Ueda proporcionó cierto soporte al Yen, afirmando que la economía japonesa se está recuperando moderadamente y mostrando confianza en que mantendrá su ritmo de crecimiento a corto plazo. También advirtió sobre el impacto del conflicto en Oriente Medio y de los sólidos aumentos salariales sobre las presiones de los precios y la actividad económica.
En este contexto, el jefe del BoJ declaró que las condiciones financieras de Japón han sido acomodaticias y que la "etapa para la conducción de la política ha cambiado", antes de comprometerse a "seguir subiendo los tipos en respuesta a la economía y los precios."

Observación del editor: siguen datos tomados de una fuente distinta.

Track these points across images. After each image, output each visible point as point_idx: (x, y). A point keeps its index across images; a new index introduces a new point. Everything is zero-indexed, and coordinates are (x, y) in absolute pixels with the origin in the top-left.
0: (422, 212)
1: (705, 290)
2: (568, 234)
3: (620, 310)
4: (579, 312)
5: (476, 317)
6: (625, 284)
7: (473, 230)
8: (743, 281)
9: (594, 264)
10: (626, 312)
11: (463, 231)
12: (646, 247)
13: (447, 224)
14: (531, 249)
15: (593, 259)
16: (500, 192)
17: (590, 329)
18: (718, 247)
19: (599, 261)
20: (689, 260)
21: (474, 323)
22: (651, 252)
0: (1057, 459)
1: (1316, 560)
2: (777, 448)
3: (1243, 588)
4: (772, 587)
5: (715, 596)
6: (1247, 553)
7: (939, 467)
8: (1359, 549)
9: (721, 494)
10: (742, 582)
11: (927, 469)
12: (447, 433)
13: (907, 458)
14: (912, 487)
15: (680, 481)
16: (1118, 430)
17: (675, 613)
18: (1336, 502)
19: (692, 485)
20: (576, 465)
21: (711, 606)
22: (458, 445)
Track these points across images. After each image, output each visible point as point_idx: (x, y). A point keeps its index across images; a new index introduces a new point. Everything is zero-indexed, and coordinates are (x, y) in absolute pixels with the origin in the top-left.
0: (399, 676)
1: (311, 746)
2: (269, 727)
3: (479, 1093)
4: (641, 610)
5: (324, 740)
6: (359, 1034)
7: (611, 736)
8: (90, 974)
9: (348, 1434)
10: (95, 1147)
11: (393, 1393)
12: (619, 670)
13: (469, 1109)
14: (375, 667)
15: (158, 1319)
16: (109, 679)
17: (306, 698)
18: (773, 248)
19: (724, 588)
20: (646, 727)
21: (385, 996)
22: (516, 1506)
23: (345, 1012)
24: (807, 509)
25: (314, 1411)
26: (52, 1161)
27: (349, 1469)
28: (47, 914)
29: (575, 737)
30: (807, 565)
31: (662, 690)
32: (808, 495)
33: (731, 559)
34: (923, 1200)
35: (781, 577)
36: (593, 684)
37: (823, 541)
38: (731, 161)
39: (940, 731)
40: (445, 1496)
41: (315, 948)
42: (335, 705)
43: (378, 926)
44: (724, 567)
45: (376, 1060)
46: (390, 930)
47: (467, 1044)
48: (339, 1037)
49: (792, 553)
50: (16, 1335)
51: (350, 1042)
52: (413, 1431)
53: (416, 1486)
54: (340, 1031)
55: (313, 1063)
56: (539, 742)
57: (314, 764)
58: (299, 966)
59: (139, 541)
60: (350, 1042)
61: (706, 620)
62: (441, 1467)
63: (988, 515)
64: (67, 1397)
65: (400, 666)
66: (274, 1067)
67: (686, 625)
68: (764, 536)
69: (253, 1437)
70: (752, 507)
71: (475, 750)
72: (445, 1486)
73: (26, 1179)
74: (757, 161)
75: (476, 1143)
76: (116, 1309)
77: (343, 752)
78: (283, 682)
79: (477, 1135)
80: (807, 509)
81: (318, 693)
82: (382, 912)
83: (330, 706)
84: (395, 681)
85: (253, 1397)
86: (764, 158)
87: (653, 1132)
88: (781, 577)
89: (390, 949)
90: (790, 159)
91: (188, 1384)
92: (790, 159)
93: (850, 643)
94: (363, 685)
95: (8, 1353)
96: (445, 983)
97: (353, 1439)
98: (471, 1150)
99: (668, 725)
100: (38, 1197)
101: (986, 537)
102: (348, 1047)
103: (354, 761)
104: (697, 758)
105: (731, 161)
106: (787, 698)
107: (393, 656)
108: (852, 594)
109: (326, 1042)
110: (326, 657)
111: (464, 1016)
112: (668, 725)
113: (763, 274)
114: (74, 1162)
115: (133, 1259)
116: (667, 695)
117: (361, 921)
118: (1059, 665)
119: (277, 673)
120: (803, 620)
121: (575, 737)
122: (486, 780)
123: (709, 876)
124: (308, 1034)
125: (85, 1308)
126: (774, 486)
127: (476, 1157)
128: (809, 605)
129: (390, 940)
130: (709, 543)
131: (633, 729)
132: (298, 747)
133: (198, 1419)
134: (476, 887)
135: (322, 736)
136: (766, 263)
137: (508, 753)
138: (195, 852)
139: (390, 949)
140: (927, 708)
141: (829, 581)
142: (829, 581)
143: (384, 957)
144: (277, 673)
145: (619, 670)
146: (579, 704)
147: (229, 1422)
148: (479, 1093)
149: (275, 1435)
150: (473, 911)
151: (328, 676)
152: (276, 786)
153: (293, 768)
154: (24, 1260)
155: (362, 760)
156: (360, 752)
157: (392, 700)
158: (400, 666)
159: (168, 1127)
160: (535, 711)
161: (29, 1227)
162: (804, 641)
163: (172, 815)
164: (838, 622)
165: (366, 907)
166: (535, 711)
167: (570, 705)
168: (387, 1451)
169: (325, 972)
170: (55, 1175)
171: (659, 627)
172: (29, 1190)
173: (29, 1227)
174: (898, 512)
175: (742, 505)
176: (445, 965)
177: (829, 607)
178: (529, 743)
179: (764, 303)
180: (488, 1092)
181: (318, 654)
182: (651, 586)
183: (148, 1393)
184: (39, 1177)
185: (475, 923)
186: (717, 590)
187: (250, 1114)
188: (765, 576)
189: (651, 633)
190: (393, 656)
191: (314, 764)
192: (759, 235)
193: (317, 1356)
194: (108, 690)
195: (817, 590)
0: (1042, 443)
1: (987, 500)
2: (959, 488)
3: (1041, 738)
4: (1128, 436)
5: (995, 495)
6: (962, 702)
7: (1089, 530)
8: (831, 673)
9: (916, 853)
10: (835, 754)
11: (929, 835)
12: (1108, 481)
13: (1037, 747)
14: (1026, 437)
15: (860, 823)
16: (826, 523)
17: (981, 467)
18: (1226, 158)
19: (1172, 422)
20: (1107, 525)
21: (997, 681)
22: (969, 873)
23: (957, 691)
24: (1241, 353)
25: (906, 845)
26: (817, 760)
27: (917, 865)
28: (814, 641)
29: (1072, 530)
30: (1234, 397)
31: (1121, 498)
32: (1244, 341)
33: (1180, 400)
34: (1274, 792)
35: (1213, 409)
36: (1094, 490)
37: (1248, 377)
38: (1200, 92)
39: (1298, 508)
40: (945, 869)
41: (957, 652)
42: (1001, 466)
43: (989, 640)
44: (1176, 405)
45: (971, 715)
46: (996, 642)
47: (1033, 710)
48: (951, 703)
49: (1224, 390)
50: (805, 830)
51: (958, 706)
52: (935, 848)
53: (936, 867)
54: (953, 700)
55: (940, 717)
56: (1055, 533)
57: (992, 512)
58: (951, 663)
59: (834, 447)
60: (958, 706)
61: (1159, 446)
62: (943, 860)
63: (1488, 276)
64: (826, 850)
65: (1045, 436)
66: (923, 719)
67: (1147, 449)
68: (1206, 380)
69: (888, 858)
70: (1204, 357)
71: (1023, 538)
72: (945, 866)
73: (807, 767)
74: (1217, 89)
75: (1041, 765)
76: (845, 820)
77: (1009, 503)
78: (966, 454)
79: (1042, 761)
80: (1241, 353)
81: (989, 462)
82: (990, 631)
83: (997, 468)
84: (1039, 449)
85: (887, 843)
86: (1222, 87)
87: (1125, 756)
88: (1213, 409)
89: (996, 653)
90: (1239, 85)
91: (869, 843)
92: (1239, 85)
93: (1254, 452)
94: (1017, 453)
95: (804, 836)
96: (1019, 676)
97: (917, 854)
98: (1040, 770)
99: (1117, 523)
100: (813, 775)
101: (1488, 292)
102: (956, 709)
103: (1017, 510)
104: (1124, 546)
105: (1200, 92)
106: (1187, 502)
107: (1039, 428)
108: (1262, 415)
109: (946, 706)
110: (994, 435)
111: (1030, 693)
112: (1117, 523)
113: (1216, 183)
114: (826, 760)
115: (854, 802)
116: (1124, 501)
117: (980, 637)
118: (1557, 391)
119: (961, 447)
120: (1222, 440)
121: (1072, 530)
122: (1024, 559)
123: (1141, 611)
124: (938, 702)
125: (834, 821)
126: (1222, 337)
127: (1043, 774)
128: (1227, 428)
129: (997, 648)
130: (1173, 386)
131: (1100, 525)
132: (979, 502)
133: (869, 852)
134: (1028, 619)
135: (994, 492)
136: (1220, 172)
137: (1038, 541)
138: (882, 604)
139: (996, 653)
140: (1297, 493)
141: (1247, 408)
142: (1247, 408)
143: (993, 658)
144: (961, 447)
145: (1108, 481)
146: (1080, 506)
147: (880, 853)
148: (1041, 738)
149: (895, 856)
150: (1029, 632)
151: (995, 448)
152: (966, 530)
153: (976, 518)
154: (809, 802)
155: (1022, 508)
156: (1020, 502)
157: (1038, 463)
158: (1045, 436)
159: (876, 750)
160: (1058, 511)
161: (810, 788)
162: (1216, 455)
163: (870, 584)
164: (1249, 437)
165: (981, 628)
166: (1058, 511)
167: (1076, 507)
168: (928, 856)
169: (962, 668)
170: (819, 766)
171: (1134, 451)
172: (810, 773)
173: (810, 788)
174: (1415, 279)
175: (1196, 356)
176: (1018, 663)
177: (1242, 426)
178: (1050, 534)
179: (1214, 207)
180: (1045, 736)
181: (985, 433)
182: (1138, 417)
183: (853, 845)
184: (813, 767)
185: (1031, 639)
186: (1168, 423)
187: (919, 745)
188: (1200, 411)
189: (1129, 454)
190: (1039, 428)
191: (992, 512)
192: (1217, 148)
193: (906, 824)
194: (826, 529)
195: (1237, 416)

Estos comentarios han proporcionado cierto soporte al Yen, que había caído frente a todos sus pares a pesar de la decisión del BoJ de subir los tipos de interés al 1.25%, su nivel más alto en 31 años.
Previamente, el banco cumplió las expectativas del mercado al endurecer su política monetaria y romper el ritmo de subidas de tipos semestral, ya que el movimiento de endurecimiento anterior se produjo en junio. Sin embargo, la decisión se enfrentó a la oposición de tres miembros del comité, lo que generó dudas sobre la capacidad del BoJ para mantener el ritmo de endurecimiento monetario durante mucho más tiempo.
Los analistas de Deutsche Bank señalan que el BoJ aplicó "una subida de tipos más moderada de lo esperado", ya que Ayano Sato y Toichiro Asada abogaron por mantener los tipos sin cambios "dado que las perspectivas económicas de Japón eran inciertas." Deutsche Bank señala que ambos disidentes fueron nombrados por la primera ministra Sanae Takaichi, lo que sugiere "que esto podría indicar un menor apoyo político a la subida de tipos del que quizás ha señalado el secretario del Tesoro de EE.UU., Bessent, quien se ha mostrado bastante firme en que EE.UU. y Japón están alineados."
Deutsche Bank también destaca que los datos de inflación de agosto mostraron que las presiones sobre los precios "se mantuvieron ampliamente estables y cerca del objetivo del banco central," proporcionando razones adicionales a los moderados del BoJ para mantener en pausa un mayor endurecimiento monetario.
Por último, cabe recordar que las decisiones de política monetaria del Banco Central Europeo (BCE) y de la Reserva Federal (Fed) a principios de esta semana han diluido la ventaja competitiva del JPY derivada de la postura de línea dura del BoJ. Esto ha elevado la presión sobre el BoJ para proporcionar cualquier impulso adicional al Yen.
El Banco de Japón (BoJ) es el banco central japonés, que fija la política monetaria del país. Su mandato es emitir billetes y llevar a cabo el control monetario y de divisas para garantizar la estabilidad de los precios, lo que significa un objetivo de inflación en torno al 2%.
El Banco de Japón se ha embarcado en una política monetaria ultralaxa desde 2013 con el fin de estimular la economía y alimentar la inflación en medio de un entorno de baja inflación. La política del banco se basa en el Quantitative and Qualitative Easing (QQE), o impresión de billetes para comprar activos como bonos del Estado o de empresas para proporcionar liquidez. En 2016, el banco redobló su estrategia y relajó aún más la política introduciendo primero tipos de interés negativos y controlando después directamente el rendimiento de sus bonos del Estado a 10 años.
El estímulo masivo del Banco de Japón ha provocado la depreciación del Yen frente a sus principales pares monetarios. Este proceso se ha exacerbado más recientemente debido a una creciente divergencia de políticas entre el Banco de Japón y otros bancos centrales principales, que han optado por aumentar bruscamente los tipos de interés para combatir unos niveles de inflación que llevan décadas en máximos históricos. La política del Banco de Japón de mantener los tipos bajos ha provocado un aumento del diferencial con otras divisas, arrastrando a la baja el valor del Yen.
La debilidad del Yen y el repunte de los precios mundiales de la energía han provocado un aumento de la inflación japonesa, que ha superado el objetivo del 2% fijado por el Banco de Japón. Aun así, el Banco de Japón juzga que todavía no se vislumbra la consecución sostenible y estable del objetivo del 2%, por lo que parece improbable un cambio brusco de la política monetaria actual.